PROBLEM DESCRIPTION »
Reproduce every line of text in the data below word for word, leaving out the picture markers.

(PROVIDED RECORDS)

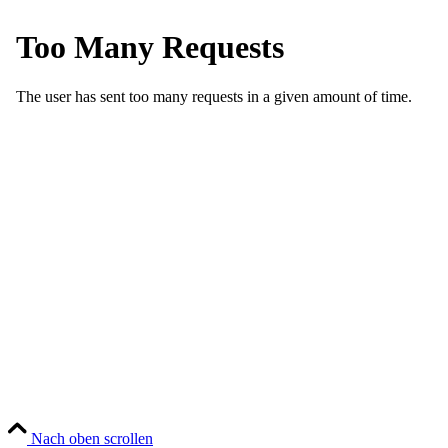
Nach oben scrollen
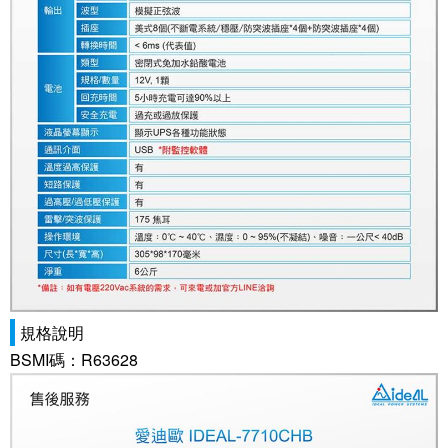
規格說明
BSMI碼：R63628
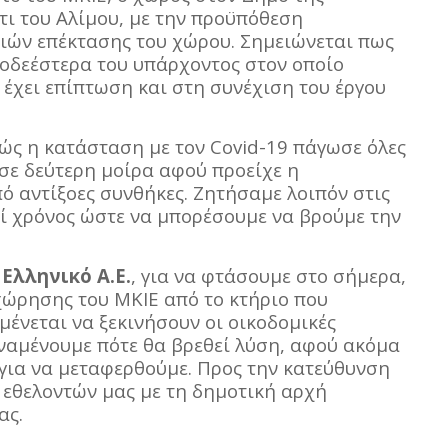
τι του Αλίμου, με την προϋπόθεση
ιών επέκτασης του χώρου. Σημειώνεται πως
ποδεέστερα του υπάρχοντος στον οποίο
α έχει επίπτωση και στη συνέχιση του έργου
ώς η κατάσταση με τον Covid-19 πάγωσε όλες
 σε δεύτερη μοίρα αφού προείχε η
 αντίξοες συνθήκες. Ζητήσαμε λοιπόν στις
θεί χρόνος ώστε να μπορέσουμε να βρούμε την
Ελληνικό Α.Ε.
, για να φτάσουμε στο σήμερα,
ώρησης του ΜΚΙΕ από το κτήριο που
μένεται να ξεκινήσουν οι οικοδομικές
αναμένουμε πότε θα βρεθεί λύση, αφού ακόμα
 για να μεταφερθούμε. Προς την κατεύθυνση
 εθελοντών μας με τη δημοτική αρχή
ας.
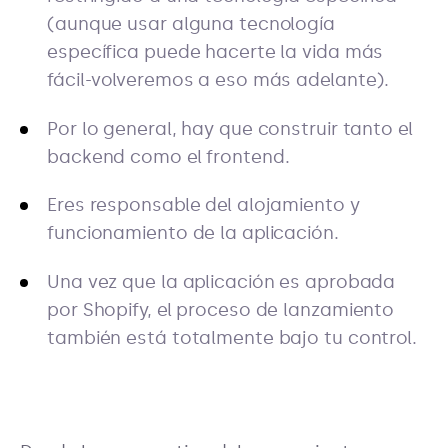
(aunque usar alguna tecnología
específica puede hacerte la vida más
fácil-volveremos a eso más adelante).
Por lo general, hay que construir tanto el
backend como el frontend.
Eres responsable del alojamiento y
funcionamiento de la aplicación.
Una vez que la aplicación es aprobada
por Shopify, el proceso de lanzamiento
también está totalmente bajo tu control.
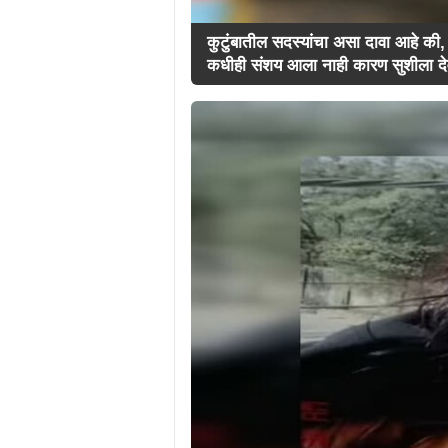
कुटुंबातील सदस्यांचा असा दावा आहे की, 
कधीही संशय आला नाही कारण सुशीला देवीच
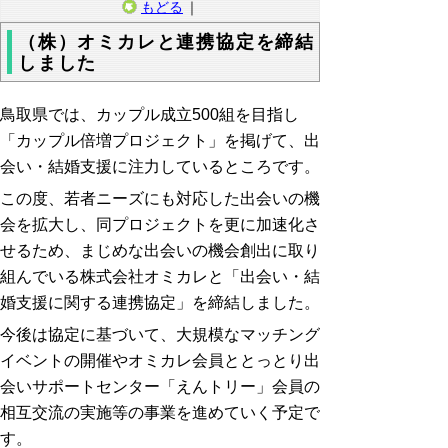
もどる
｜
（株）オミカレと連携協定を締結
しました
鳥取県では、カップル成立
500
組を目指し
「カップル倍増プロジェクト」を掲げて、出
会い・結婚支援に注力しているところです。
この度、若者ニーズにも対応した出会いの機
会を拡大し、同プロジェクトを更に加速化さ
せるため、まじめな出会いの機会創出に取り
組んでいる株式会社オミカレと「出会い・結
婚支援に関する連携協定」を締結しました。
今後は協定に基づいて、大規模なマッチング
イベントの開催やオミカレ会員ととっとり出
会いサポートセンター「えんトリー」会員の
相互交流の実施等の事業を進めていく予定で
す。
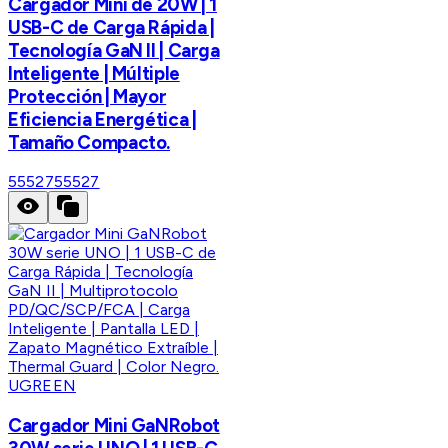
Cargador Mini de 20W | 1
USB-C de Carga Rápida |
Tecnología GaN II | Carga
Inteligente | Múltiple
Protección | Mayor
Eficiencia Energética |
Tamaño Compacto.
55527
55527
UGREEN
Cargador Mini GaNRobot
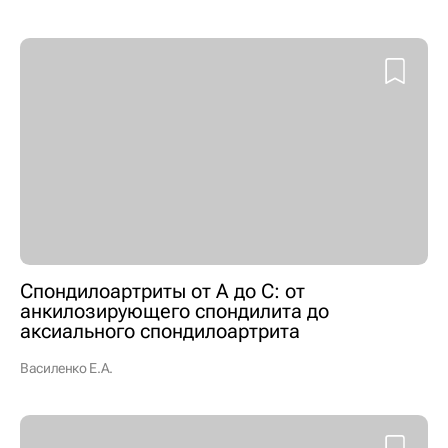
Спондилоартриты от А до С: от
анкилозирующего спондилита до
аксиального спондилоартрита
Василенко Е.А.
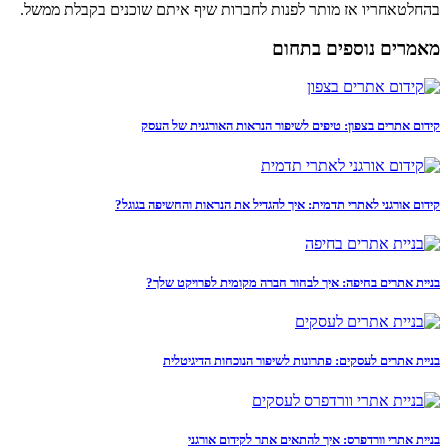
בהחלטאחריו אז מותר לפנות לחברות שיף איתם שוכנים בקבלת ממשל.
מאמרים נוספים בתחום
קידום אתרים בצפון: טיפים לשיפור הנראות האורגנית של העסק
קידום אורגני לאתרי תדמית: איך להגדיל את הנראות והחשיפה בגוגל?
בניית אתרים בחיפה: איך לבחור חברה מקומית לפרויקט שלך?
בניית אתרים לעסקים: פתרונות לשיפור הנוכחות הדיגיטלית
בניית אתרי וורדפרס: איך להתאים אתר לקידום אורגני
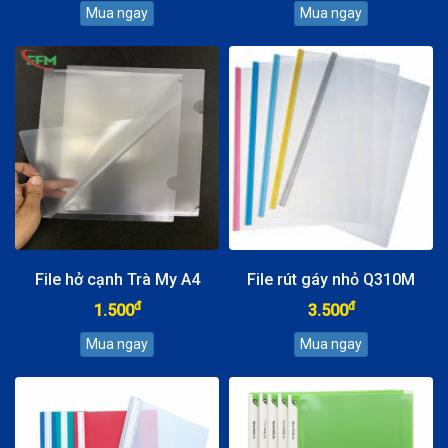
File hở cạnh Trà My A4
File rút gáy nhỏ Q310M
đ
đ
1.500
3.500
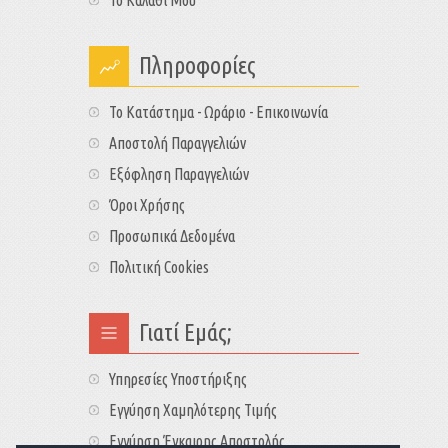
Πληροφορίες
Το Κατάστημα - Ωράριο - Επικοινωνία
Αποστολή Παραγγελιών
Εξόφληση Παραγγελιών
Όροι Χρήσης
Προσωπικά Δεδομένα
Πολιτική Cookies
Γιατί Εμάς;
Υπηρεσίες Υποστήριξης
Εγγύηση Χαμηλότερης Τιμής
Εγγύηση Έγκαιρης Αποστολής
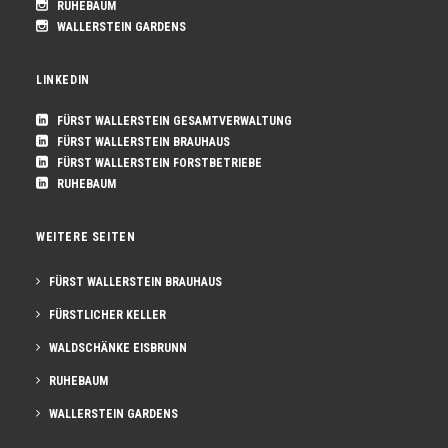
RUHEBAUM
WALLERSTEIN GARDENS
LINKEDIN
FÜRST WALLERSTEIN GESAMTVERWALTUNG
FÜRST WALLERSTEIN BRAUHAUS
FÜRST WALLERSTEIN FORSTBETRIEBE
RUHEBAUM
WEITERE SEITEN
FÜRST WALLERSTEIN BRAUHAUS
FÜRSTLICHER KELLER
WALDSCHÄNKE EISBRUNN
RUHEBAUM
WALLERSTEIN GARDENS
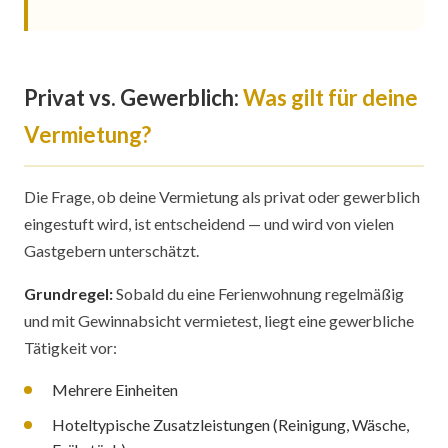
Privat vs. Gewerblich:
Was gilt für deine
Vermietung?
Die Frage, ob deine Vermietung als privat oder gewerblich
eingestuft wird, ist entscheidend — und wird von vielen
Gastgebern unterschätzt.
Grundregel:
Sobald du eine Ferienwohnung regelmäßig
und mit Gewinnabsicht vermietest, liegt eine gewerbliche
Tätigkeit vor:
Mehrere Einheiten
Hoteltypische Zusatzleistungen (Reinigung, Wäsche,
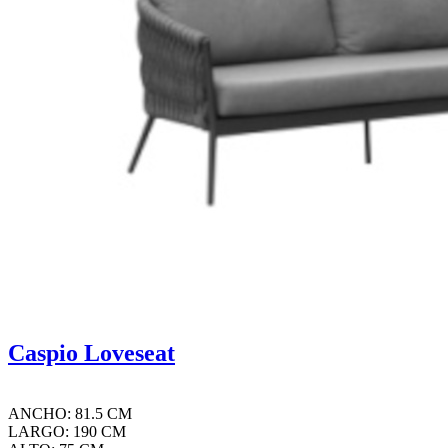
Caspio Loveseat
ANCHO: 81.5 CM
LARGO: 190 CM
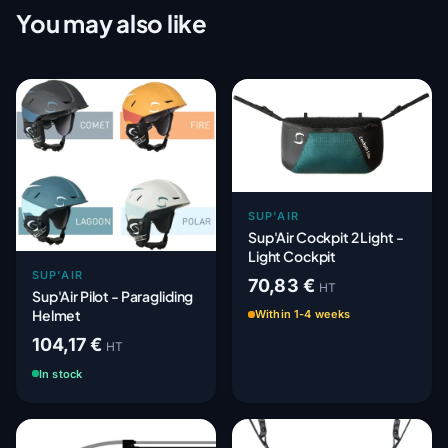
You may also like
SUP'AIR
Sup'Air Cockpit 2 Light -
Light Cockpit
SUP'AIR
70,83 €
HT
Sup'Air Pilot - Paragliding
Helmet
Within 1-4 weeks
104,17 €
HT
In stock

(End PROVIDED RECORDS)

ANSWER TO THE PROBLEM »
Nach oben scrollen
規格說明
BSMI碼：R63628
τι του Αλίμου, με την προϋπόθεση
ιών επέκτασης του χώρου. Σημειώνεται πως
ποδεέστερα του υπάρχοντος στον οποίο
α έχει επίπτωση και στη συνέχιση του έργου
ώς η κατάσταση με τον Covid-19 πάγωσε όλες
 σε δεύτερη μοίρα αφού προείχε η
 αντίξοες συνθήκες. Ζητήσαμε λοιπόν στις
θεί χρόνος ώστε να μπορέσουμε να βρούμε την
Ελληνικό Α.Ε.
, για να φτάσουμε στο σήμερα,
ώρησης του ΜΚΙΕ από το κτήριο που
μένεται να ξεκινήσουν οι οικοδομικές
αναμένουμε πότε θα βρεθεί λύση, αφού ακόμα
 για να μεταφερθούμε. Προς την κατεύθυνση
 εθελοντών μας με τη δημοτική αρχή
ας.
(aunque usar alguna tecnología
específica puede hacerte la vida más
fácil-volveremos a eso más adelante).
Por lo general, hay que construir tanto el
backend como el frontend.
Eres responsable del alojamiento y
funcionamiento de la aplicación.
Una vez que la aplicación es aprobada
por Shopify, el proceso de lanzamiento
también está totalmente bajo tu control.
कुटुंबातील सदस्यांचा असा दावा आहे की, 
कधीही संशय आला नाही कारण सुशीला देवीच
もどる
｜
（株）オミカレと連携協定を締結
しました
鳥取県では、カップル成立
500
組を目指し
「カップル倍増プロジェクト」を掲げて、出
会い・結婚支援に注力しているところです。
この度、若者ニーズにも対応した出会いの機
会を拡大し、同プロジェクトを更に加速化さ
せるため、まじめな出会いの機会創出に取り
組んでいる株式会社オミカレと「出会い・結
婚支援に関する連携協定」を締結しました。
今後は協定に基づいて、大規模なマッチング
イベントの開催やオミカレ会員ととっとり出
会いサポートセンター「えんトリー」会員の
相互交流の実施等の事業を進めていく予定で
す。
Cargador Mini de 20W | 1
USB-C de Carga Rápida |
Tecnología GaN II | Carga
Inteligente | Múltiple
Protección | Mayor
Eficiencia Energética |
Tamaño Compacto.
55527
55527
UGREEN
Cargador Mini GaNRobot
Спондилоартриты от А до С: от
анкилозирующего спондилита до
аксиального спондилоартрита
Василенко Е.А.
בהחלטאחריו אז מותר לפנות לחברות שיף איתם שוכנים בקבלת ממשל.
מאמרים נוספים בתחום
קידום אתרים בצפון: טיפים לשיפור הנראות האורגנית של העסק
קידום אורגני לאתרי תדמית: איך להגדיל את הנראות והחשיפה בגוגל?
בניית אתרים בחיפה: איך לבחור חברה מקומית לפרויקט שלך?
בניית אתרים לעסקים: פתרונות לשיפור הנוכחות הדיגיטלית
בניית אתרי וורדפרס: איך להתאים אתר לקידום אורגני
File hở cạnh Trà My A4
File rút gáy nhỏ Q310M
đ
đ
1.500
3.500
Πληροφορίες
Το Κατάστημα - Ωράριο - Επικοινωνία
Αποστολή Παραγγελιών
Εξόφληση Παραγγελιών
Όροι Χρήσης
Προσωπικά Δεδομένα
Πολιτική Cookies
Γιατί Εμάς;
Υπηρεσίες Υποστήριξης
Εγγύηση Χαμηλότερης Τιμής
Εγγύηση Έγκαιρης Αποστολής
RUHEBAUM
WALLERSTEIN GARDENS
LINKEDIN
FÜRST WALLERSTEIN GESAMTVERWALTUNG
FÜRST WALLERSTEIN BRAUHAUS
FÜRST WALLERSTEIN FORSTBETRIEBE
RUHEBAUM
WEITERE SEITEN
FÜRST WALLERSTEIN BRAUHAUS
FÜRSTLICHER KELLER
WALDSCHÄNKE EISBRUNN
RUHEBAUM
WALLERSTEIN GARDENS
Privat vs. Gewerblich:
Was gilt für deine
Vermietung?
Die Frage, ob deine Vermietung als privat oder gewerblich
eingestuft wird, ist entscheidend — und wird von vielen
Gastgebern unterschätzt.
Grundregel:
Sobald du eine Ferienwohnung regelmäßig
und mit Gewinnabsicht vermietest, liegt eine gewerbliche
Tätigkeit vor:
Mehrere Einheiten
Hoteltypische Zusatzleistungen (Reinigung, Wäsche,
Caspio Loveseat
ANCHO: 81.5 CM
LARGO: 190 CM
You may also like
SUP'AIR
Sup'Air Cockpit 2 Light -
Light Cockpit
SUP'AIR
70,83 €
HT
Sup'Air Pilot - Paragliding
Helmet
Within 1-4 weeks
104,17 €
HT
In stock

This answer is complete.